Staffing agency employment has been among the fastest-growing sectors of the U.S. economy for the last several years. Since the recession’s official end in June 2009, the industry has added 1.24 million new jobs, or about 12.3 percent of all new private sector jobs. Staffing of temporary and contract workers rose 5.4 percent in 2014, but accelerated by 4.2 percent from the third to fourth quarter–a 16.8 percent annualized rate. G. Palmer and Associates predicts that temp employment will grow 10.5 percent in 2015.

As the financial and legal costs of the “employee” have spiked, 24 hour “digital connectedness” has been evolving from the social realm to the workforce as the preferred means to “interact and transact digitally.” Most Americans and soon most people on earth will have their “digital profiles” stored in digital devices and digital clouds. Those profiles are increasingly “owned” by corporations like a LinkedIn, a Gild, or Entelo.

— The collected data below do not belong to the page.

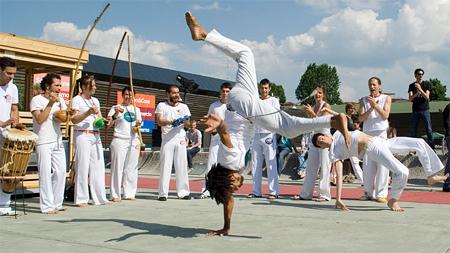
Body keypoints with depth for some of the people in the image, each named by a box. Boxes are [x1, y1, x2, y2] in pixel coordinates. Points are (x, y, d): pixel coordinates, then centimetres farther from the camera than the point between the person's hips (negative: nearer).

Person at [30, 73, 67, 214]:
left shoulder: (60, 100, 15)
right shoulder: (37, 100, -2)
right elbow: (40, 119, -14)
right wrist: (50, 103, -15)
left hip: (58, 141, 6)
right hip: (43, 142, -6)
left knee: (61, 171, 4)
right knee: (46, 173, -6)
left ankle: (57, 203, 14)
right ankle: (47, 206, -1)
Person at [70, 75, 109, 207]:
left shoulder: (95, 100, 18)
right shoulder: (77, 99, 0)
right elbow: (74, 119, -8)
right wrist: (88, 113, -20)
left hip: (96, 136, 6)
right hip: (83, 135, -6)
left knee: (98, 166, 5)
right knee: (83, 166, -5)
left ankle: (100, 197, 10)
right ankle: (81, 199, 3)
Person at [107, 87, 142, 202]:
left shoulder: (136, 109, 16)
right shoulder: (116, 108, 2)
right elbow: (108, 124, -8)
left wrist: (138, 126, -1)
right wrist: (116, 114, -24)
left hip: (133, 141, 4)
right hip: (119, 141, -4)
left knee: (131, 168, 4)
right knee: (117, 167, -6)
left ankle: (129, 193, 10)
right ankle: (115, 195, -3)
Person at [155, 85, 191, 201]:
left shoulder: (184, 107, 13)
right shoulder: (162, 106, 6)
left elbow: (188, 124, 7)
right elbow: (159, 121, -7)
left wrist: (185, 121, -17)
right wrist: (171, 122, -25)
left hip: (180, 139, 2)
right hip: (167, 140, -2)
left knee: (182, 166, 3)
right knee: (165, 166, -3)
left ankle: (183, 192, 9)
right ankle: (163, 193, 1)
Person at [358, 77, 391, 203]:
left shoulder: (386, 98, 8)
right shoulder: (363, 100, 13)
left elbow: (385, 116, -4)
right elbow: (361, 118, 3)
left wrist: (375, 105, -14)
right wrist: (371, 108, -11)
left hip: (381, 132, -2)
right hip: (367, 134, 2)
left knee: (382, 164, -8)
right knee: (367, 165, 0)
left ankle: (381, 194, -7)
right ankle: (368, 193, 7)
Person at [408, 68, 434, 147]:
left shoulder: (427, 84, 3)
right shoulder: (412, 86, 7)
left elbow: (427, 97, -7)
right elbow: (410, 99, -3)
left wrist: (420, 89, -21)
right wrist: (417, 93, -23)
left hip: (425, 110, -2)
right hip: (415, 111, 2)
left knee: (429, 129, -4)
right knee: (413, 131, 3)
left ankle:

CVs and résumés are rapidly becoming things of the past for long term work engagements (as in “permanent jobs”) or short-term ones (ranging from projects to micro-tasks). The digitally-capable and digitally-enmeshed population of workers in the gig economy of the future will increasingly be hired and fired through some digital “intermediated” processes, referred to by Andrew Sharpie, analyst/consultant at The Research Platform, as the “New-Net-Work-Force.”

This brave new world has been romantically evangelized by success stories from entrepreneurial contractors that get referrals, early customers, and a stream of repeat business from 1099 gigs through apps like HandyEazeLuxe, and Upwork.

There has not been a good count of “independent workers,” since the U.S. Census estimated there were 42 million in 2006. The Census found that about one-third of the workforce was self-employed or paid as contract workers. But the “Third Annual Independent Workforce Report,” compiled last year by management-services firm MBO Partners, suggests that by 2020 about 50 percent of the U.S. workforce will work independently as freelancers, contractors or small business owners.

The future is not just about the growth of contract jobs in the U.S., but as Breitbart News reported in February there is an huge “transition effort” to dump American tech employees with cheap H-1B visa contract workers from abroad.

Despite the uproar, the Department of Homeland Security refused Senate requests for an investigation of the activity as “premature.” But similar employee dumping actions by Disney and Fossil Group have since forced the Department of Labor to investigate India contractors Infosys and Tata.